Pourtant, l’urgence est ailleurs. Les Sénégalais attendent que le Président de la République convoque le corps électoral et fixe, conformément à la loi, la date des élections locales. C’est ce calendrier républicain qui devrait aujourd’hui mobiliser toutes les attentions, plutôt qu’un débat constitutionnel que rien ne justifie.
La proposition formulée par Baye Mayoro Diop et Arona Coumba Ndoffène Diouf a donc surpris. Plus encore, la réplique de Baye Mayoro Diop, affirmant que ce débat sera porté par « les vrais militants du Président Diomaye », révèle un malaise plus profond qu’une simple divergence d’opinion.
Certes, Baye Mayoro Diop a partagé avec Bassirou Diomaye Faye les années de combat au sein de PASTEF. Mais le Président de la République n’appartient plus à cette formation. Il conduit désormais son propre projet politique à travers Kiiray et la coalition Diomaye Président. Dès lors, nul ne peut s’arroger le monopole de sa légitimité politique au nom d’une ancienneté militante.
En face, Aminata Touré ne s’exprime pas comme une simple militante. Elle est la coordinatrice de la coalition Diomaye Président, investie de cette responsabilité par le chef de l’Etat lui-même. C’est précisément cette désignation qui avait provoqué les réticences de PASTEF et accéléré la rupture entre le Président Diomaye et son ancien parti.
Le fond du problème est donc ailleurs. Derrière cette controverse sur les sept ans se profile une bataille de légitimité. Les compagnons de la première heure estiment que leur proximité historique avec le Président leur confère une autorité particulière.

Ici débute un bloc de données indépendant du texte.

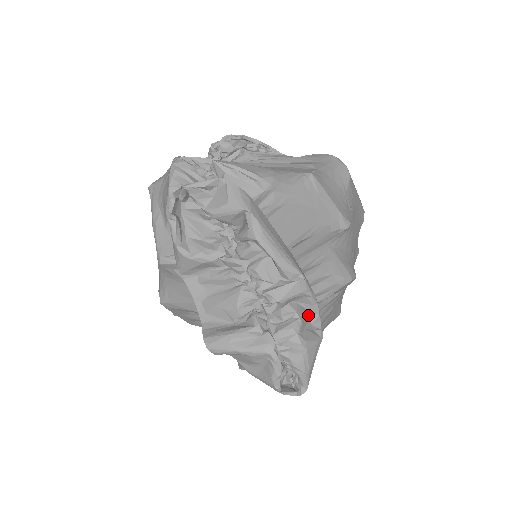
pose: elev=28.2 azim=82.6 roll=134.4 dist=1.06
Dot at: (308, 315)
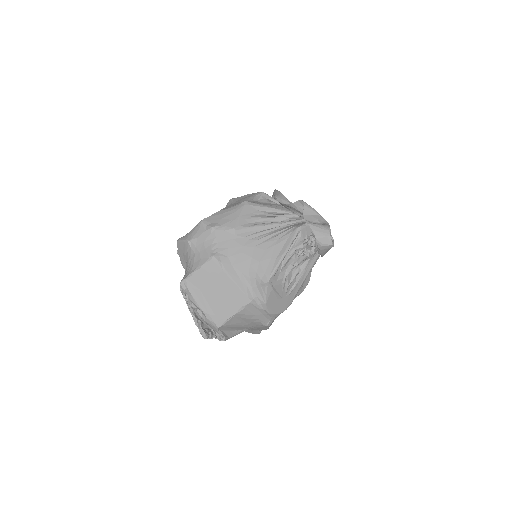
Dot at: occluded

D’autres tirent leur légitimité des responsabilités que leur confie aujourd’hui le chef de l’Etat. Si cette compétition n’est pas rapidement maîtrisée, elle risque de devenir le premier facteur de fragilisation de Kiiray.
Les partis politiques ne se désagrègent pas toujours sous les coups de l’opposition. Ils implosent souvent lorsque les ambitions personnelles prennent le dessus sur le projet collectif.
A peine né, Kiiray est déjà confronté à cette épreuve.
Le Sénégal attend de cette nouvelle formation qu’elle apporte des réponses aux préoccupations des citoyens, qu’elle prépare les échéances électorales et qu’elle accompagne l’action du Président. Il serait regrettable que son premier grand débat soit celui de la durée du pouvoir plutôt que celui de son contenu.
Un parti présidentiel ne se construit ni sur les procès en légitimité ni sur les querelles de préséance. Il se construit sur une vision, une discipline et un sens de l’intérêt général.
C’est le premier défi de Kiiray. Et sans doute le plus décisif.